▶ What needs to be done
Look for the line that has "sciences, avec l’appui des rectorats" in the material below; please repeat it and every line after it, exactly, up to and including the line that has "pôle pédagogique de", and nothing else.

▶ Source records
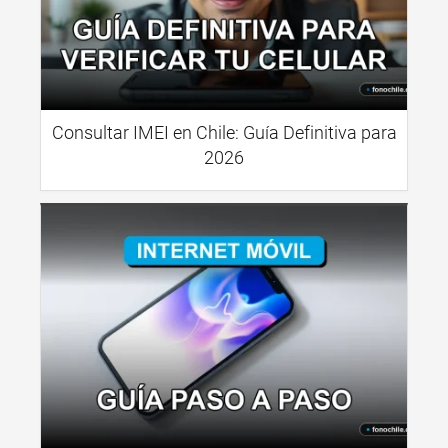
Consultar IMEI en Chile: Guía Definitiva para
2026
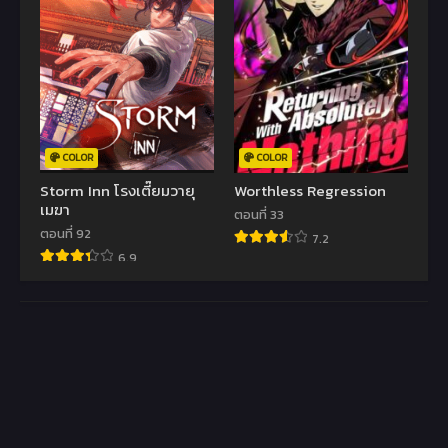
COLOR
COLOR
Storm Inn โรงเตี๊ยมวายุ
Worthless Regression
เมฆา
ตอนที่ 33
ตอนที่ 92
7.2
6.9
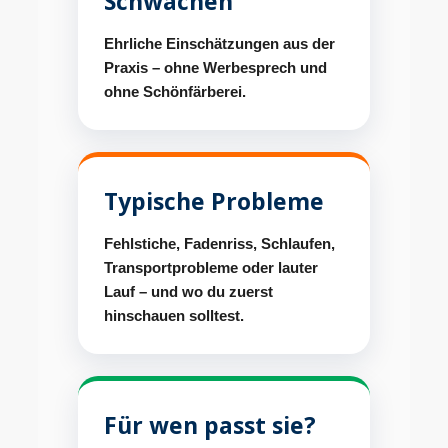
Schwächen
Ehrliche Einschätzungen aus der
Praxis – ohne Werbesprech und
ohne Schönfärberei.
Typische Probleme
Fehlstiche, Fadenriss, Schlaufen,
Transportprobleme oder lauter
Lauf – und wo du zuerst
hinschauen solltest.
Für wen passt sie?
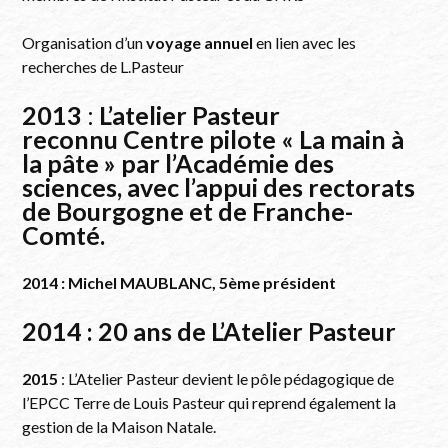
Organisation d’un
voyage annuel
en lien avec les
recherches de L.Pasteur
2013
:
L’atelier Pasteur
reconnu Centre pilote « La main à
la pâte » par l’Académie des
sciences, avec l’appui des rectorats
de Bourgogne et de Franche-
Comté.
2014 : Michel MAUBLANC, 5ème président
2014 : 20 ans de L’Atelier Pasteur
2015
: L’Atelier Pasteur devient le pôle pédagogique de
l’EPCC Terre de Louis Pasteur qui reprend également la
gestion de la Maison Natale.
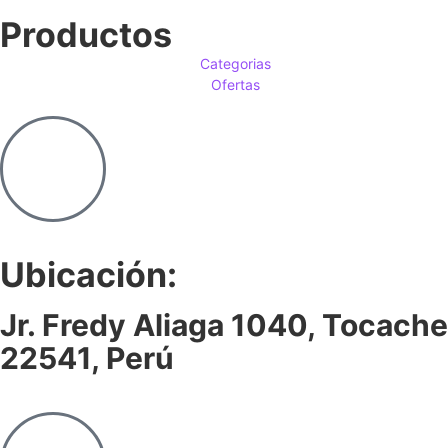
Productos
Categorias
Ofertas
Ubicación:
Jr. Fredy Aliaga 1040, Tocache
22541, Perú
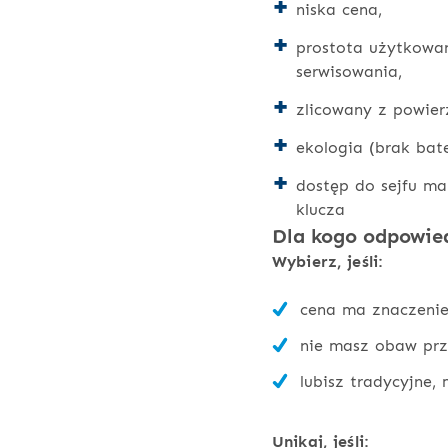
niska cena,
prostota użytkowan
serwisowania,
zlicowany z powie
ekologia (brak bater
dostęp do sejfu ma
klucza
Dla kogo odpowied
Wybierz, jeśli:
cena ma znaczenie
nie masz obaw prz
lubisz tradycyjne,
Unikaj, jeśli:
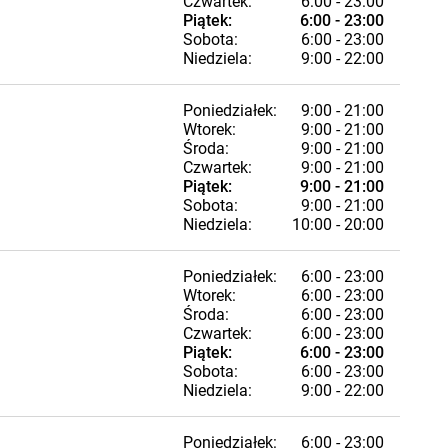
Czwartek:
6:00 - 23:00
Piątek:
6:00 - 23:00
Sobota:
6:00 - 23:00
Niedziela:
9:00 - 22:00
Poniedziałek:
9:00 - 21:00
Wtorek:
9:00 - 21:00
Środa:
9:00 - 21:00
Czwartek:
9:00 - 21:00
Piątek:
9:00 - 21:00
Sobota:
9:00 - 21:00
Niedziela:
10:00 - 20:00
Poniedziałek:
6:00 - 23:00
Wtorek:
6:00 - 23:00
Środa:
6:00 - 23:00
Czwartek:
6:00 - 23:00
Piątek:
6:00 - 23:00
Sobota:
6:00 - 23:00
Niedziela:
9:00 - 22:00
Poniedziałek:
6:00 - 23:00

▶ Exercise result
sciences, avec l’appui des rectorats
de Bourgogne et de Franche-
Comté.
2014 : Michel MAUBLANC, 5ème président
2014 : 20 ans de L’Atelier Pasteur
2015
: L’Atelier Pasteur devient le pôle pédagogique de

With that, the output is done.